Nous aurions tous préféré examiner, ce matin, un projet de loi « Sport et société », c'est-à-dire une deuxième loi olympique qui permette de construire un héritage pour les Jeux de Paris 2024 et de donner un contenu, en termes de politique publique, au bel objectif d'augmenter de 3 millions le nombre des pratiquants d'ici à 2024. J'espère donc que les engagements seront tenus, même si j'ai quelques doutes à ce sujet, et que nous pourrons légiférer rapidement, dans le courant du premier trimestre 2020, car certaines des dispositions attendues devront produire des effets, c'est-à-dire un héritage sportif et territorial, avant même les Jeux de 2024.
Les articles qui ont trait à la ratification des ordonnances sur les voies olympiques n'appellent pas de remarques particulières de notre part. En revanche, je ferai quelques observations sur la création de l'Agence nationale du sport. L'objectif énoncé par le Gouvernement est de créer un nouveau modèle sportif français, mais celui-ci suscite de nombreuses questions. Ainsi, ces derniers mois, le Conseil d'État a rappelé, dans des avis successifs, que la robustesse juridique du dispositif, notamment sa sécurité, suscitait de sérieuses interrogations.
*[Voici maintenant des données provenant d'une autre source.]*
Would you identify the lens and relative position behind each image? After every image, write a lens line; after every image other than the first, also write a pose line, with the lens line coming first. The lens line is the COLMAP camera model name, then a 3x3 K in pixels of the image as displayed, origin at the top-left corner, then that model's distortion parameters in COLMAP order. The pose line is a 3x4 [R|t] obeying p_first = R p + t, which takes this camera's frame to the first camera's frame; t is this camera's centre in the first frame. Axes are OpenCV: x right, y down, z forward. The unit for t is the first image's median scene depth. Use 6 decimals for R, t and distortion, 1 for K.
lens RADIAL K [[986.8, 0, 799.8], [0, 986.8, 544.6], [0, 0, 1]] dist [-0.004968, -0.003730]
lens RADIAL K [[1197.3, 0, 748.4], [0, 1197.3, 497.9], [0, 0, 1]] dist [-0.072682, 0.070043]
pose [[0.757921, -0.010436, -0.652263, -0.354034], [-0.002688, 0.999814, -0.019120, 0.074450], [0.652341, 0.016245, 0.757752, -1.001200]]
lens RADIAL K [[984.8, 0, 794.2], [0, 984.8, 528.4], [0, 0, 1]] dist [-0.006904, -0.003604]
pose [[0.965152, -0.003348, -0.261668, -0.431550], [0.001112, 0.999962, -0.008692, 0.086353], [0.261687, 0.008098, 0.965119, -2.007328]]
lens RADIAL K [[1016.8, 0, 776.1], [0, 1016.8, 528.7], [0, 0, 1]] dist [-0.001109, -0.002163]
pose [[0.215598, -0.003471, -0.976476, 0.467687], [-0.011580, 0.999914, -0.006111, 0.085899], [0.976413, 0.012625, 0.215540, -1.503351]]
Ce dispositif est, de fait, baroque et un peu hasardeux. Baroque, dans la mesure où l'on a choisi de donner à l'Agence la forme d'un groupement d'intérêt public. En effet, je le rappelle, une telle structure n'a pas vocation à être pérenne. Le Conseil d'État estime ainsi que l'Agence nationale du sport ne saurait être pérenne sous cette forme-là. En outre, l'ensemble des membres d'une structure de ce type doivent en principe participer à son financement. Or, en l'état actuel des choses, seul l'État y contribue.
Ensuite, le modèle de l'Agence est hasardeux. En effet, il est indiqué, dans l'étude d'impact du projet de loi, que tous les pays ayant confié la mission d'améliorer la performance de leurs athlètes à une organisation autonome – Royaume-Uni, Norvège, Canada – avaient vu leurs performances aux Jeux progresser significativement, tandis que toutes les nations ayant conservé un système organiquement étatique – modèle qui a été qualifié tout à l'heure d'obsolète, ce sur quoi je ne suis pas tout à fait d'accord – reculent dans les classements. Cette affirmation, je le dis, est très discutable et mériterait d'être étayée par une étude d'impact beaucoup plus poussée.
En tout cas, vous l'avez compris, la création de l'Agence nationale du sport intervient dans un contexte très incertain. Je pense notamment à l'effacement programmé du ministère chargé des sports et au climat d'incertitude qui pèse depuis neuf mois sur le statut des 1 600 conseillers techniques sportifs. En la matière, le baroque a atteint des sommets au Sénat, puisque le rapporteur a souhaité confier la gestion, l'évaluation et l'affectation de ces CTS au manageur de la haute performance de l'Agence nationale du sport. Or, je le rappelle, la moitié d'entre eux s'occupent du sport pour tous, et non de la haute performance.
Au-delà des CTS, on assiste, madame la ministre, à une profonde modification de l'administration centrale et de l'organisation territoriale de vos services déconcentrés, qui sont pourtant les interlocuteurs et les relais naturels dans les territoires de l'Agence nationale du sport.
Compte tenu de ces nombreuses incertitudes et en l'absence d'un contrôle étroit du Parlement – nous y reviendrons dans la discussion des amendements –, vous comprendrez qu'il est très difficile au groupe Socialistes et apparentés de voter, en l'état, un texte élaboré dans la précipitation et une certaine improvisation.